Поясню сказанное, перефразируя упоминавшиеся выше диалоги. Протагор в них заявляет, что добродетели можно обучить. Если это так, то те, кто больше всего времени посвящает изучению добродетели, будут обладать ею в максимальной степени, верно же? «Вероятно, да». В таком случае можно ожидать, что такие люди станут экспертами по части добродетели и к ним будут обращаться за консультациями? «Похоже, да». Но все-таки мы не видим ничего подобного, не правда ли? Естественно, на это можно было бы как-то ответить (см. главу 15), как, впрочем, и на другие вопросы, поставленные в данной главе. Сейчас, однако, нам важно рассмотреть саму структуру вопроса. Поэтому обратимся к более современному примеру:
– Распространение видеоигр, где демонстрируется насилие, нужно запретить или как минимум регулировать. Их надо взять под контроль.
– Почему?
– Они становятся одной из причин распространения насилия в реальной жизни, с которым мы сталкиваемся каждый день.
– Возможно, и так. Но разобраться в том, что и чем обусловлено, весьма трудно. Как вы полагаете, какая здесь причинно-следственная связь?
– Она очевидна. В игре дети постоянно убивают людей понарошку, и это снижает их чувствительность к чужому страданию. В итоге это сказывается на их поведении.
– Похоже, эта проблема касается не только американских детей. Считаете ли вы, что она актуальна во всем мире?
– Да, везде, где дети столько же времени посвящают подобным играм. Такова человеческая природа.
– Значит, чем чаще дети в какой-нибудь стране играют в игры такого рода, тем больше насилия там будет на улицах?
– В какой-то степени – да. При прочих равных условиях.
– Интересно было бы почитать исследования, показывающие, что увлеченность виртуальным насилием действительно способствует распространению реального насилия.

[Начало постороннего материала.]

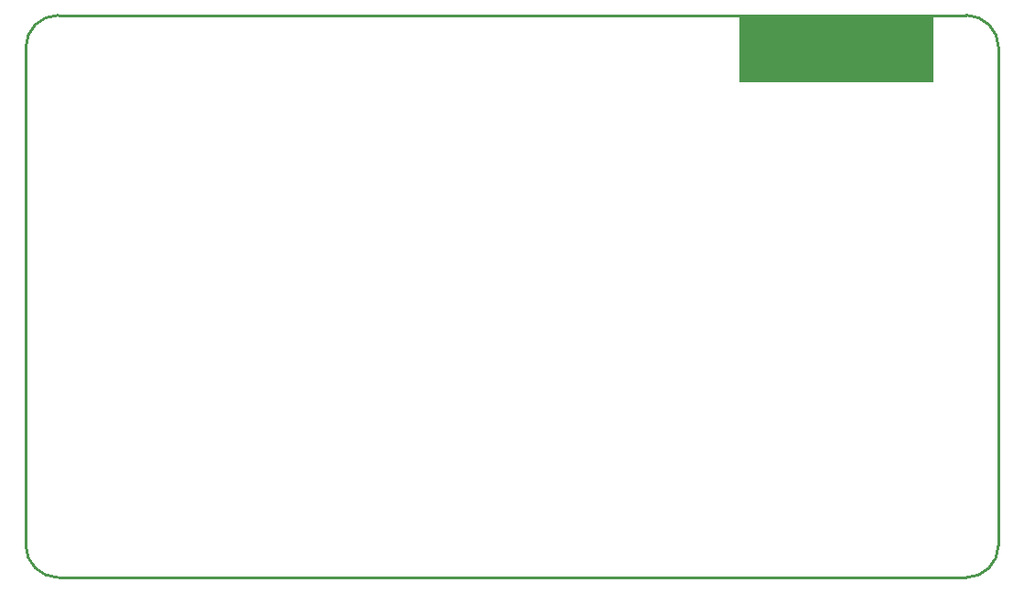
<source format=gko>
G04*
G04 #@! TF.GenerationSoftware,Altium Limited,Altium Designer,23.9.2 (47)*
G04*
G04 Layer_Color=16711935*
%FSLAX44Y44*%
%MOMM*%
G71*
G04*
G04 #@! TF.SameCoordinates,62824387-D865-4AF8-97CC-6DA101F7C082*
G04*
G04*
G04 #@! TF.FilePolarity,Positive*
G04*
G01*
G75*
%ADD14C,0.2540*%
G36*
X-60000Y459024D02*
X-240000D01*
Y520924D01*
X-60000D01*
Y459024D01*
D02*
G37*
D14*
X0Y491044D02*
G03*
X-30000Y521044I-30000J0D01*
G01*
Y0D02*
G03*
X0Y30000I0J30000D01*
G01*
X-870000Y521044D02*
G03*
X-900000Y491044I0J-30000D01*
G01*
Y30000D02*
G03*
X-870000Y0I30000J0D01*
G01*
X-30000D01*
X-870000Y521044D02*
X-30000D01*
X0Y30000D02*
Y491044D01*
X-900000Y30000D02*
Y491044D01*
M02*

</source>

– Да, это было бы любопытно.
– Но вот, кстати, как раз такое исследование: похоже, что в плане роста насильственных преступлений страны, где люди расходуют больше денег на видеоигры, не очень опережают те страны, где на такие игры тратятся меньше.
– Интересно. Впрочем, это же другие страны. Похоже, с играми что-то не так именно в интересующей нас стране.
– Что, например?
Обратите внимание, что в рассматриваемом примере есть эмпирическая часть, то есть ссылка на статистику преступлений, которая обязательно была бы представлена, если бы спор шел по-настоящему. Но в сократическом вопрошании, как правило, избегают аргументов, которые требуется подкреплять сторонними фактами. Его суть в том, чтобы опровергнуть заявленный тезис, опираясь исключительно на убеждения собеседника. Зачастую это оправданно; оспаривать убеждения людей, предъявляя им те или иные факты, – как ни странно, неэффективный способ менять их образ мысли. Тем не менее ссылка на факты может быть важной в продвижении диалога вперед; в сократическом контексте это всегда хорошо – при условии, что удастся прийти к согласию. Ведь суть именно в том, чтобы переходить к каждому следующему шагу только после того, как собеседник с вами согласится. А если вы обдумываете какую-нибудь тему самостоятельно, то сократический подход будет предполагать выдвижение таких тезисов, которые вызывают у вас затруднения; вам надо будет усложнить себе задачу, а не воображать удобные факты.